Die Biennale. Vom modernen Spektakel zur globalen Inszenierung

Historische Betrachtung und vergleichende Analyse der Biennalen in Venedig, Havanna und Gwangju


Hausarbeit (Hauptseminar), 2014

30 Seiten, Note: 1,0


Leseprobe


Einleitung

Das Ausstellungsformat der Biennale ist das maßgebliche Medium zur Kunstpräsentation- und Rezeption des 20. und 21. Jahrhundert. Ist das Museum als bürgerliche Institution zur Sammlung, Bewahrung und Präsentation visueller Künste eine Erscheinung des 19. Jahrhunderts, erfährt die Biennale ihre Hochphase im 20. Jahrhundert. Seitdem die erste Biennale 1895 in Venedig eröffnete, wurde das Format der regelmäßig stattfindenden Großausstellung international adaptiert und weiterentwickelt. Vor allem seit den 1980er und 90er Jahren kann von einem regelrechten „Boom“ gesprochen werden; mittlerweile werden 140 Biennalen weltweit verzeichnet, allein im Jahr 2014 werden 41 Biennalen stattfinden.1

In der vorliegenden Arbeit wird die Biennale als Institution verstanden, mit einem dynamischen und offenen Profil, einheitlichen Formen und notwendigen Differenzen, die, je nach temporären und räumlichen Strukturen, verschiedene kulturelle, politische, ökonomische und soziale Ziele verfolgt sowie bestimmte gesellschaftliche Funktionen und Wünsche erfüllt. Wie sich diese von der ersten Venedig Biennale im 19. Jahrhundert, über die starke Vermehrung von Biennalen im späten 20. Jahrhundert hin zu einem globalen Netzwerk von Biennalen geändert haben, soll untersucht werden. Die thematischen, strukturellen und kuratorischen Veränderungen werden anhand von der jeweils ersten Ausführung dreier Biennalen deutlich gemacht: Venedig, Havanna und Gwangju werden als Stufen, bzw. Abschnitte jener Entwicklung betrachtet. Die Historie soll jedoch nicht als rein lineare Chronologie dargestellt werden, sondern vielmehr als eine Repetition mit Differenzen, als ein sich immer weiter ausbreitendes Netz mit immer neuen Änderungen begriffen werden.

Die Auswahl der Biennalen erfolgt aus einer von Charlotte Bydler vorgeschlagenen Gruppierung von Biennale-Typen, 2 die hier weiterentwickelt werden soll.
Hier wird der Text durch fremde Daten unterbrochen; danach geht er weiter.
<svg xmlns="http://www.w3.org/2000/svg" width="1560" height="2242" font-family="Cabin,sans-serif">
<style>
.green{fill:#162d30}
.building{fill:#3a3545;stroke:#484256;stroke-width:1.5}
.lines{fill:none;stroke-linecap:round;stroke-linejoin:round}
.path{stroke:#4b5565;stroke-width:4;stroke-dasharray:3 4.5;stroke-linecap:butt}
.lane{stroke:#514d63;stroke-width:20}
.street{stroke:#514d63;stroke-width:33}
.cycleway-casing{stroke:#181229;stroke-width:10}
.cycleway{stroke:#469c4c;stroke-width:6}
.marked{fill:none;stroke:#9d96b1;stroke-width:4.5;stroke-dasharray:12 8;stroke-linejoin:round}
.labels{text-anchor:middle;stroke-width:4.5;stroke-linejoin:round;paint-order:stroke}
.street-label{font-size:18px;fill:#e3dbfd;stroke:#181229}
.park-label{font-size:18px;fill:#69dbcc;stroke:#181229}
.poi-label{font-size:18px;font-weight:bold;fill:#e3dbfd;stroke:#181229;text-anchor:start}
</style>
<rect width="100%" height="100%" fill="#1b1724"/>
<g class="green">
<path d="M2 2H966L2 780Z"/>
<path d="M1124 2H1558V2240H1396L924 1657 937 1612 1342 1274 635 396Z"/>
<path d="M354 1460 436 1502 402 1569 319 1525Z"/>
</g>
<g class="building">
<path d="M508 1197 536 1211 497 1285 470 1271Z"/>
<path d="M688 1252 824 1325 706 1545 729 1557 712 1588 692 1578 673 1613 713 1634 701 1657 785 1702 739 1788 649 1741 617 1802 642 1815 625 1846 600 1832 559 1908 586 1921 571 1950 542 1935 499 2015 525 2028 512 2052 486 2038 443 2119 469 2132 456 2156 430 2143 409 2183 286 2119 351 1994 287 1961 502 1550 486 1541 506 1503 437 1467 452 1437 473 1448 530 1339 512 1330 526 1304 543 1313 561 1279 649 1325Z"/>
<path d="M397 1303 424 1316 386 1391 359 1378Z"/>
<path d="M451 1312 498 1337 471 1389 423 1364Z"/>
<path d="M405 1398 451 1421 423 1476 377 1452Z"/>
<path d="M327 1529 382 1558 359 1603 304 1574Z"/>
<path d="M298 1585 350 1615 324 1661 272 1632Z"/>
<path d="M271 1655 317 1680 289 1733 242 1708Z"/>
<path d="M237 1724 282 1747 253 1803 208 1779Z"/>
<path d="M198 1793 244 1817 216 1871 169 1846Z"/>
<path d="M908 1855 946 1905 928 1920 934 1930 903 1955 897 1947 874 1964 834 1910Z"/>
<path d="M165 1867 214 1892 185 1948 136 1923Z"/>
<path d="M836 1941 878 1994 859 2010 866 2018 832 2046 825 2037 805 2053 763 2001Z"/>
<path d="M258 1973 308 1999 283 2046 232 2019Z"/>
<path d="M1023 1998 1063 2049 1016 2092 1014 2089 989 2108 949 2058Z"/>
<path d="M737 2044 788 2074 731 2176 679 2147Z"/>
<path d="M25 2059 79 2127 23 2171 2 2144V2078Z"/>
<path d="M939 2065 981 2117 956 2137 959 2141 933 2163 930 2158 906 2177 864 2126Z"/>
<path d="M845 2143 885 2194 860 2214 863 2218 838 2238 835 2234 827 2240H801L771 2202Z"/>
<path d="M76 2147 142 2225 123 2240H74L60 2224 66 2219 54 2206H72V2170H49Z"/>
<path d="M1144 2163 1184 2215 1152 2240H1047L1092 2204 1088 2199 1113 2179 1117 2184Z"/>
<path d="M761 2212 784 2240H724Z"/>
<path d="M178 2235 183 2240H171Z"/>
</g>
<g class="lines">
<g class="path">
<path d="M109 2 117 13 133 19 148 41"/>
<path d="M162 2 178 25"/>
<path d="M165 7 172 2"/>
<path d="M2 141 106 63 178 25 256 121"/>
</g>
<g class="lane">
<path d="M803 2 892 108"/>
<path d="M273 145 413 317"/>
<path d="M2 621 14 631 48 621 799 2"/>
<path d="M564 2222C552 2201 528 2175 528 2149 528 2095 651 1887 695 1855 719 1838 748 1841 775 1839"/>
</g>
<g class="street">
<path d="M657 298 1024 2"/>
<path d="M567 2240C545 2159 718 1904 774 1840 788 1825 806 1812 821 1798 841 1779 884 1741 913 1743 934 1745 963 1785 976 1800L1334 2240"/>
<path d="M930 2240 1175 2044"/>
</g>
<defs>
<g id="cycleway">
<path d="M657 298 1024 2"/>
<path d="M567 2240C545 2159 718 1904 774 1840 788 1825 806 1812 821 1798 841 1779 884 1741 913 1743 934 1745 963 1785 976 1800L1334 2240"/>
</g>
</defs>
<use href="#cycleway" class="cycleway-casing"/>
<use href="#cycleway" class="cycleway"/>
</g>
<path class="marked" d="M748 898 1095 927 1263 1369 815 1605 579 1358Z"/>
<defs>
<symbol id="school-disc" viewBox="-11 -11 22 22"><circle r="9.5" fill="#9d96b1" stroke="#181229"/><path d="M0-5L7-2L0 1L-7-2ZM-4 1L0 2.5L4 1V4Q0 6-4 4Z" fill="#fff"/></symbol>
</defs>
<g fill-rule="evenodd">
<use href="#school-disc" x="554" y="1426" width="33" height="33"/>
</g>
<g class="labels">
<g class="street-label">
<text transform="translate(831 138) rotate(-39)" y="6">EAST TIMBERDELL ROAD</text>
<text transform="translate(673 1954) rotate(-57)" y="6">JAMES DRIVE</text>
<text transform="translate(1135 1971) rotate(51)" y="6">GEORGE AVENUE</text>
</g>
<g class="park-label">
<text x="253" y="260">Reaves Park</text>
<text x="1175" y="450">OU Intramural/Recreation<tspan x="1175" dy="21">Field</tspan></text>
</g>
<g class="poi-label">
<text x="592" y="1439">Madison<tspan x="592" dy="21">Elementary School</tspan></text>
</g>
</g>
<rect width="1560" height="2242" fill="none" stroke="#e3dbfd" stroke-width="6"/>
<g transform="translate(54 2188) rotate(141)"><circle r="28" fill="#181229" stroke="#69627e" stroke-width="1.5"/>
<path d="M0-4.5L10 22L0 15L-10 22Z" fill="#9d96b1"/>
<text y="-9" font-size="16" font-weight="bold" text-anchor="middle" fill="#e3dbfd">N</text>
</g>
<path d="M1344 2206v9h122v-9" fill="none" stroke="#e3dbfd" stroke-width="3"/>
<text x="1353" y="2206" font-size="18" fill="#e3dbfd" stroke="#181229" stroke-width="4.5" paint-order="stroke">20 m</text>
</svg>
Bydler unterteilt zunächst in „kapitalistisch-philanthropische Unternehmen“, 3 die Ende des 19. Jahrhunderts etabliert wurden. Dazu gehören die ersten mehrjährigen Ausstellungen in Sydney, São Paulo und Venedig. Die zweite Gruppe besteht aus denjenigen Biennalen, die nach dem zweiten Weltkrieg ins Leben gerufen wurden und deren Strukturen durch den Kalten Krieg oder als Gegenposition jener Umstände geprägt sind. Hierzu zählen beispielsweise die Documenta sowie die Biennalen in Havanna und Buenos Aires. Die letzte Gruppe wird als Exempel für gegenwärtige Biennale-Formate betrachtet. Orte wie Istanbul und Gwangju stehen für ereignisorientierte, flexible Ausstellungsformen der 1990er und 2000er Jahre.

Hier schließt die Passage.